DOCUMENT SECTION>
--- START ---

Filter one dataframe based on the last two digits of another dataframe's value under one column in R

151 views Asked by At

The table, Data_frame, has an ID column that contains over 1000 participants' information, such as "Sample_LI.01"

My_ColData also has an ID column that contains only 40 participants' different information, such as "Sample_LI-01".

I want to use the ID column in My_ColData to filter the Data_frame table. However, you may have noticed the formats of ID are slightly different. I wonder if the best way to possibly filter based on the last two digits?

I have a code so far, look like

data_frame %>% filter (ID %in% my_ColData$ID, if______)

Having no idea what to write about in this if condition. Or is there a better to realize my goal? Any suggestions would be appreciated.

2

There are 2 answers

1
akrun On

We could use str_replace to replace the - with . to match the 'ID' from 'data_frame' with the 'ID' from 'my_ColData'

library(dplyr)
library(stringr)
data_frame %>% 
       filter(ID %in% str_replace(my_ColData$ID, '-', '.') )
1
TarJae On

We could use str_sub to check for the last two digits

library(dplyr)
library(stringr)
data_frame %>% 
  filter(str_sub(ID, -2) %in% str_sub(my_colData$ID, -2))

--- END ---

PROMPT 1> Repeat the part of the R filtering thread between "The table, Data_frame, has" and "last two digits?", inclusive.
PROMPT 2> In the R filtering thread, which function does TarJae's answer use to check the last two digits of the IDs?
The data that comes next isn't needed.

ENTRIES PROVIDED>

--- START ---

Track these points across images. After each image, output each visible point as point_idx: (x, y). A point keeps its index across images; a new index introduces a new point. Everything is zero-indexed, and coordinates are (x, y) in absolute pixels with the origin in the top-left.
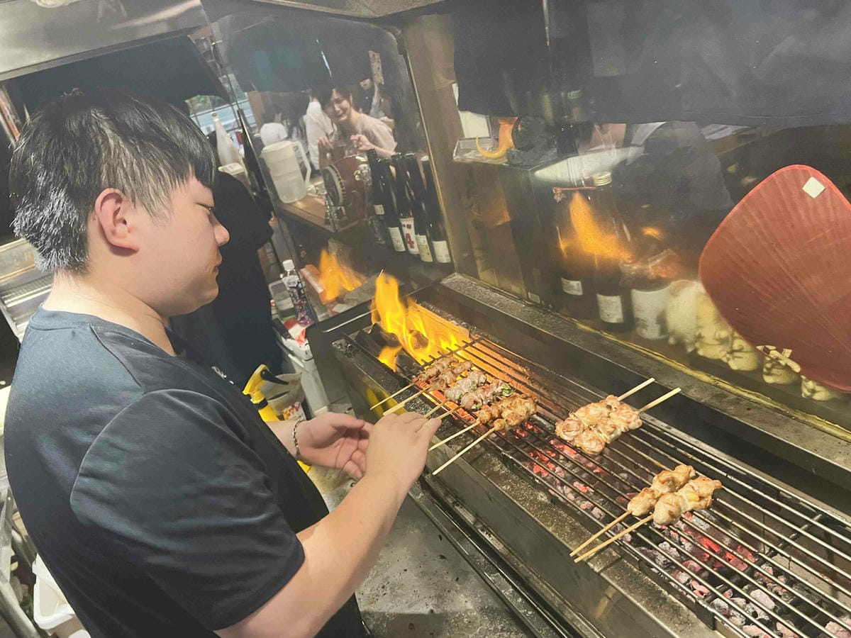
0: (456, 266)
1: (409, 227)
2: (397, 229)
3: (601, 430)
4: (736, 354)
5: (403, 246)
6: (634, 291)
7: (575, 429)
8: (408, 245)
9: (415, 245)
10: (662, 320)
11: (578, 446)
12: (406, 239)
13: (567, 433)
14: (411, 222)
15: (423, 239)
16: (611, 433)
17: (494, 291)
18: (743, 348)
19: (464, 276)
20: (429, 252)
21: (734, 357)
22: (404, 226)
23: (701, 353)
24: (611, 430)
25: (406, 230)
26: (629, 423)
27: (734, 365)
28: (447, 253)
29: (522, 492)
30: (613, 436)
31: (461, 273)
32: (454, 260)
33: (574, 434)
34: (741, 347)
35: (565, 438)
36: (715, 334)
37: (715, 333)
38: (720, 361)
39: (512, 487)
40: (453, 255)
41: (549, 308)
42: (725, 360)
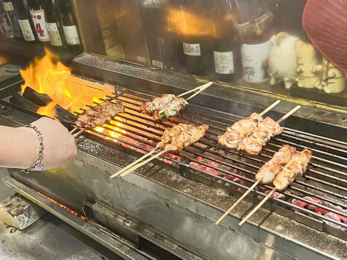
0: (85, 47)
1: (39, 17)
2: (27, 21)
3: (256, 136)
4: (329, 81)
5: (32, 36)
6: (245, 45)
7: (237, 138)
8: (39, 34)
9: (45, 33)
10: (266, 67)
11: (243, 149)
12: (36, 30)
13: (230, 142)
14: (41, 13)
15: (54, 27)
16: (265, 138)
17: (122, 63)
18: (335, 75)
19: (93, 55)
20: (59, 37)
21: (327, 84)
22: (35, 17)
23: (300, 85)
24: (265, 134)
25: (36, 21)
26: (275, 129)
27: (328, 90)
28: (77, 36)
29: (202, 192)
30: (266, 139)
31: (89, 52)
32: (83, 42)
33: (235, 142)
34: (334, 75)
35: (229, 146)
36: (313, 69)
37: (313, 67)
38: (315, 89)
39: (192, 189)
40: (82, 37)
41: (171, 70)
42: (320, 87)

--- END ---

RESPONSE BOX 1>
The table, Data_frame, has an ID column that contains over 1000 participants' information, such as "Sample_LI.01"

My_ColData also has an ID column that contains only 40 participants' different information, such as "Sample_LI-01".

I want to use the ID column in My_ColData to filter the Data_frame table. However, you may have noticed the formats of ID are slightly different. I wonder if the best way to possibly filter based on the last two digits?

RESPONSE BOX 2> str_sub